(Source records)
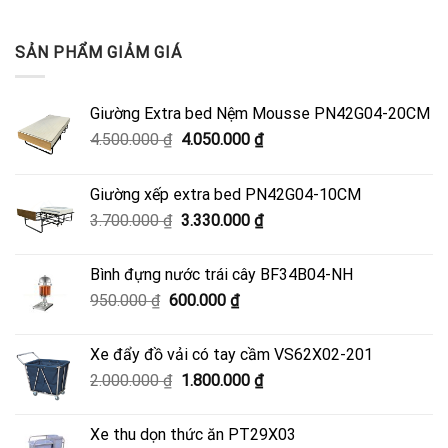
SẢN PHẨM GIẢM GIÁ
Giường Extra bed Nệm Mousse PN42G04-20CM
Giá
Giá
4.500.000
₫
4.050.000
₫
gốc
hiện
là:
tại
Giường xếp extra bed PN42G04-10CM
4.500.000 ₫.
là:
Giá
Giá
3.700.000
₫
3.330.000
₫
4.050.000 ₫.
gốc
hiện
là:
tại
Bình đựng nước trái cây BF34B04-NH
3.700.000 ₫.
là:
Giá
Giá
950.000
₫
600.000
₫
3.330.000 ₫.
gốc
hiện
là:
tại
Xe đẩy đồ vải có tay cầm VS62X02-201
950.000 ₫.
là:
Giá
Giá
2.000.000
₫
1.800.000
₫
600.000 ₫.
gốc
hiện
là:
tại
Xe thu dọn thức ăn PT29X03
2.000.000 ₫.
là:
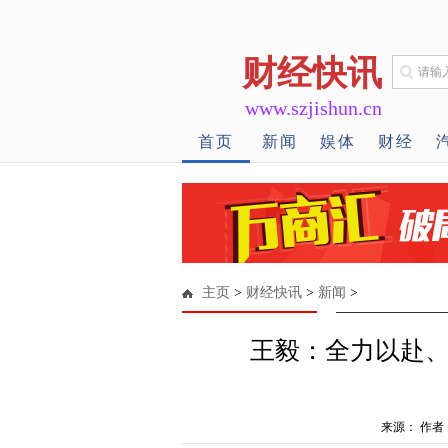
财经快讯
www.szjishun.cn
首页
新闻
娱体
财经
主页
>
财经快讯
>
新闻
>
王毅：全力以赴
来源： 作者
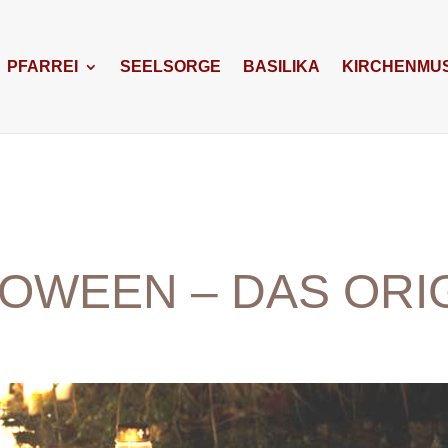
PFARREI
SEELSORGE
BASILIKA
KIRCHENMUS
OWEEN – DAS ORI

TASK TO CARRY OUT —
Recast every line of the source records above as a Markdown table with two columns, "No." for the row number and "Line" for the line itself, skipping any blank lines. Leave the pictures out of the answer.

TASK RESULT —
| No. | Line |
|---|---|
| 1 | SẢN PHẨM GIẢM GIÁ |
| 2 | Giường Extra bed Nệm Mousse PN42G04-20CM |
| 3 | Giá |
| 4 | Giá |
| 5 | 4.500.000 |
| 6 | ₫ |
| 7 | 4.050.000 |
| 8 | ₫ |
| 9 | gốc |
| 10 | hiện |
| 11 | là: |
| 12 | tại |
| 13 | Giường xếp extra bed PN42G04-10CM |
| 14 | 4.500.000 ₫. |
| 15 | là: |
| 16 | Giá |
| 17 | Giá |
| 18 | 3.700.000 |
| 19 | ₫ |
| 20 | 3.330.000 |
| 21 | ₫ |
| 22 | 4.050.000 ₫. |
| 23 | gốc |
| 24 | hiện |
| 25 | là: |
| 26 | tại |
| 27 | Bình đựng nước trái cây BF34B04-NH |
| 28 | 3.700.000 ₫. |
| 29 | là: |
| 30 | Giá |
| 31 | Giá |
| 32 | 950.000 |
| 33 | ₫ |
| 34 | 600.000 |
| 35 | ₫ |
| 36 | 3.330.000 ₫. |
| 37 | gốc |
| 38 | hiện |
| 39 | là: |
| 40 | tại |
| 41 | Xe đẩy đồ vải có tay cầm VS62X02-201 |
| 42 | 950.000 ₫. |
| 43 | là: |
| 44 | Giá |
| 45 | Giá |
| 46 | 2.000.000 |
| 47 | ₫ |
| 48 | 1.800.000 |
| 49 | ₫ |
| 50 | 600.000 ₫. |
| 51 | gốc |
| 52 | hiện |
| 53 | là: |
| 54 | tại |
| 55 | Xe thu dọn thức ăn PT29X03 |
| 56 | 2.000.000 ₫. |
| 57 | là: |
| 58 | 财经快讯 |
| 59 | www.szjishun.cn |
| 60 | 首页 |
| 61 | 新闻 |
| 62 | 娱体 |
| 63 | 财经 |
| 64 | 主页 |
| 65 | > |
| 66 | 财经快讯 |
| 67 | > |
| 68 | 新闻 |
| 69 | > |
| 70 | 王毅：全力以赴 |
| 71 | 来源： 作者 |
| 72 | PFARREI |
| 73 | SEELSORGE |
| 74 | BASILIKA |
| 75 | KIRCHENMUS |
| 76 | OWEEN – DAS ORI |